Building relationships
As James Wang, co-founder at legal tech company Postilize, noted:
“The technology is not going to be what stands behind the client. It’s the person’s relationship, the ability to care and to provide that value to the business.”
As the legal landscape evolves, speed and urgency are more important than ever, together with clear and concise answers—not lengthy memos. Above all else, clients want to know that the lawyer they work with has their back. That’s what keeps the phone ringing.
Hyper Responsiveness
“We need to be incredibly hyper-responsive to our clients or they will leave, and they will not tell us,” said Rachel Merrick Maggs, VP, customer-led growth at Litera—a global legal technology leader.
“People buy and make buying choices emotionally and they justify it rationally, so at the end of the day, it’s the relationship that’s going to win—as long as you can back it up by proving that you can show the value,” she added.
“Now we have 40-to-50 percent of our clients that we actually survey in any given year. That’s really good, and it keeps going up every year”, said Mark Levin, chief marketing and business development officer at Chicago-based firm, Marshall Gerstein.
“Each time we start realizing that there’s a client that’s not happy that we can actually talk to before they leave.”
Staying ahead of the competition
As AI adoption allows organizations to handle more complex work in-house, firms have to go the extra mile to stand out.
“I think there’s going to be a premium on the things where the law firms really deliver value; the judgment, the counseling, the strategy, the risk management, the client relationships—and less on the commoditized work,” said Richard Robbins, director of applied AI at global firm Reed Smith.
Although many clients are asking about technology adoption and how it’s being used to deliver value in their RFPs, Robbins argues that they care less about the tech stack and more about the outcomes that tech delivers. Dinsmore noted that while some clients still bar the use of AI, many others are now demanding it.
Whether or not AI is being used in legal workflows, it is undeniably valuable in building stronger client relationships.
“We need to use technology to improve how we respond to clients. We have to start leading and not waiting,” said Dinsmore. “Clients aren’t expecting us to be reactive. If there’s a regulatory change, they want to see us using our technology to talk about that regulatory change in a proactive way.”

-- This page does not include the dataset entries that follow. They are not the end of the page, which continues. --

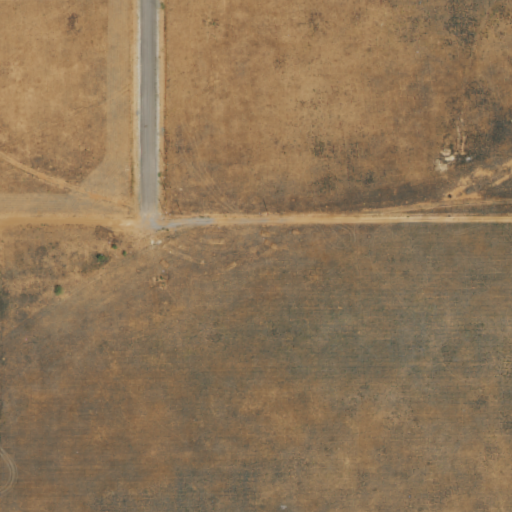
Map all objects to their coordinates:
road: (143, 109)
road: (255, 220)
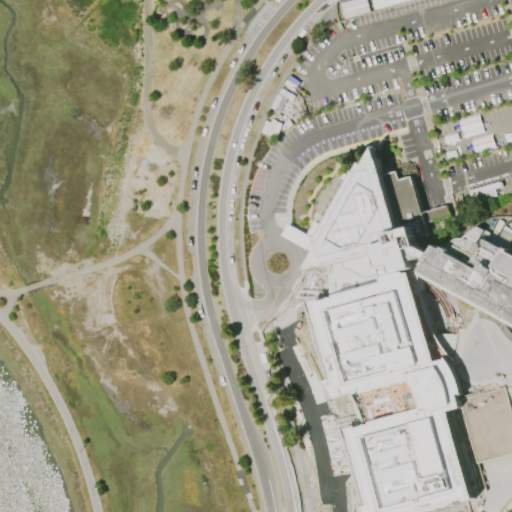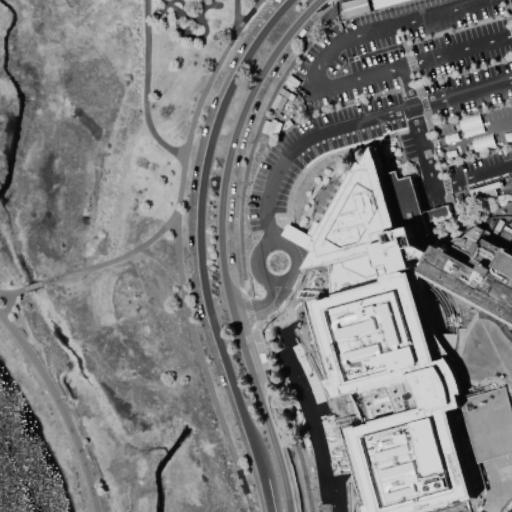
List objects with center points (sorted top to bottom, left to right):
building: (385, 3)
building: (355, 8)
road: (240, 11)
road: (382, 28)
road: (457, 52)
road: (357, 80)
road: (462, 91)
road: (200, 99)
road: (137, 109)
road: (370, 118)
road: (468, 133)
road: (160, 137)
road: (227, 161)
road: (429, 166)
road: (275, 174)
road: (110, 227)
park: (111, 232)
road: (278, 243)
road: (199, 248)
road: (161, 262)
road: (94, 265)
road: (252, 310)
building: (401, 334)
road: (467, 344)
road: (202, 365)
road: (315, 403)
road: (59, 409)
building: (489, 423)
building: (490, 424)
road: (268, 429)
road: (498, 496)
river: (2, 504)
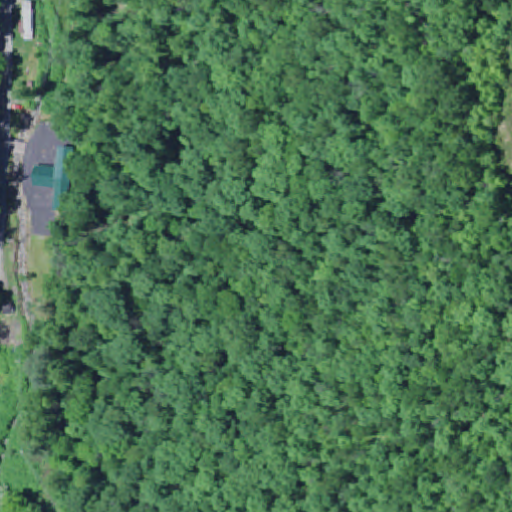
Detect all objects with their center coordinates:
road: (4, 104)
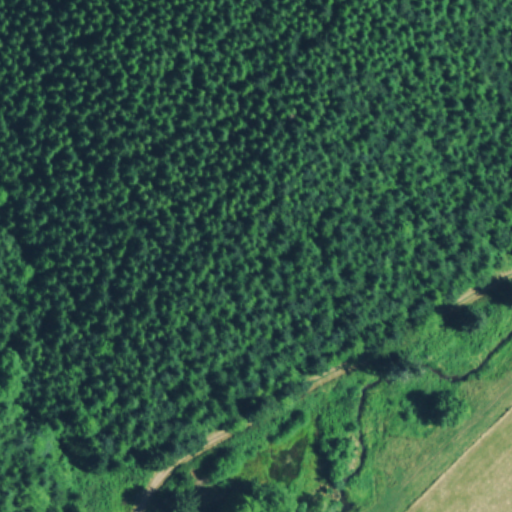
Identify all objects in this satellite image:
road: (314, 339)
crop: (404, 416)
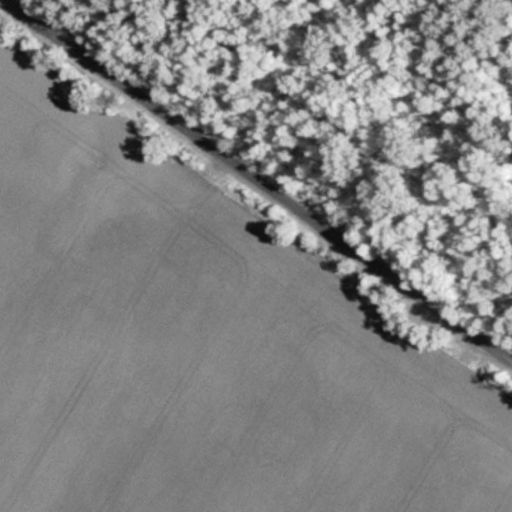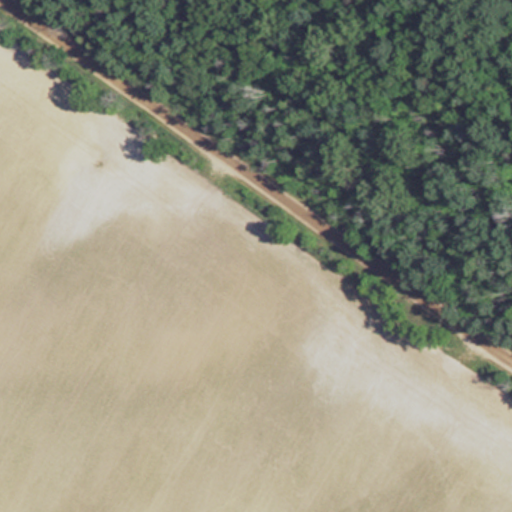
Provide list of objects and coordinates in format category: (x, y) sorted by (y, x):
road: (257, 182)
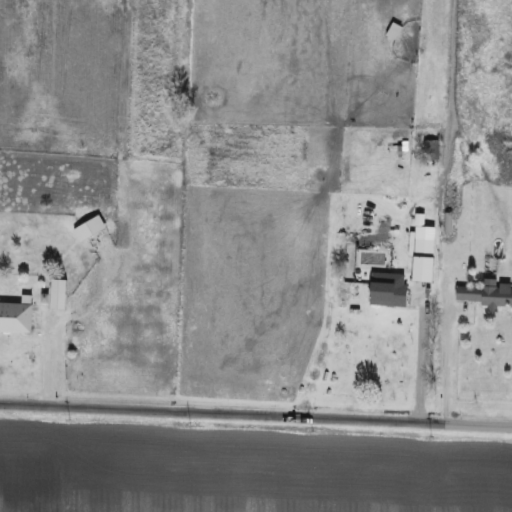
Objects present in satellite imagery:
building: (390, 31)
building: (429, 151)
building: (87, 228)
building: (421, 247)
building: (55, 294)
building: (385, 294)
building: (484, 294)
building: (14, 317)
road: (418, 366)
road: (444, 367)
road: (255, 415)
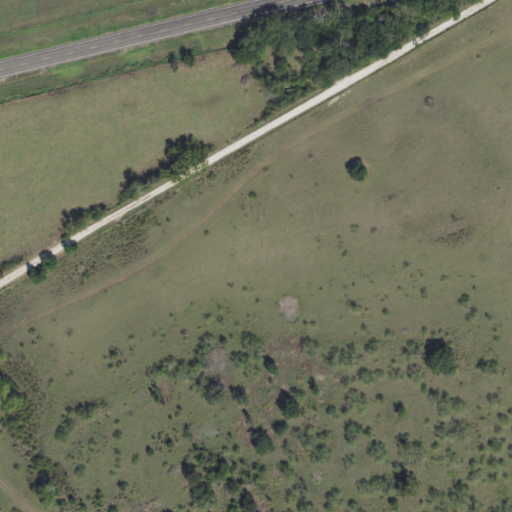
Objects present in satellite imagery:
road: (142, 34)
road: (230, 144)
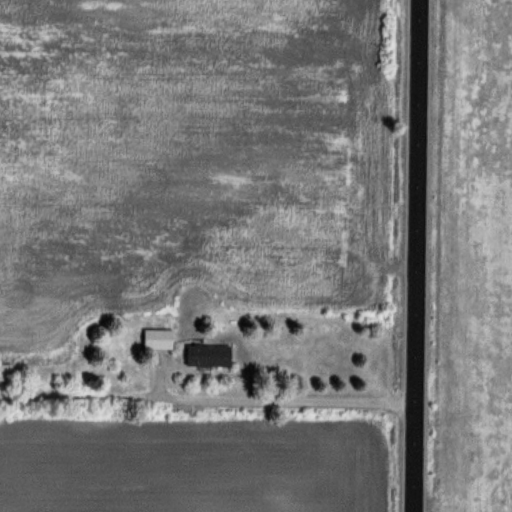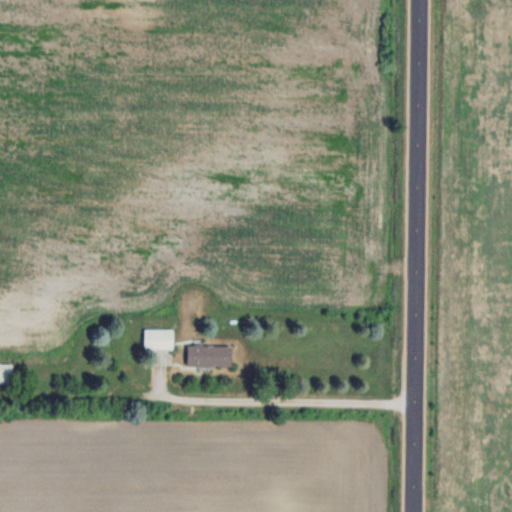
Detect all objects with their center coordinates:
road: (416, 256)
building: (158, 338)
building: (208, 355)
building: (5, 372)
road: (266, 400)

Wang referenced the “K-shaped” economy to describe how AI is reshaping legal work. As AI tools take on more routine, repeatable, and process-driven tasks, that lower-complexity work is being reduced in terms of value and pricing. At the same time, highly specialized, complex, and judgment-intensive work is commanding ever greater premiums. The result is a growing divide in legal services, with AI accelerating the split between commoditized tasks and expert advisory work.
oPPORTUNITIES FOR CREATIVITY
The rise of AI presents an opportunity for firms and ALSPs to become more creative in the way they structure billing, so being nimble with pricing is key to achieving market differentiation.
As Levin remarked: “I do pricing within my firm as well, and looking at these two-to-three year pricing deals makes you wonder. I don’t know what pricing looks like next month or next year, let alone three years from now.”
As technology continues to reshape the delivery of legal services, the true differentiator is no longer the quality of nuts-and-bolts legal work, but the ability to translate organizational and market knowledge into meaningful, forward-looking guidance. In a tech-driven legal market, the human edge lies in anticipating what matters most, strengthening trusted relationships, and delivering insight that helps businesses move confidently toward what’s next.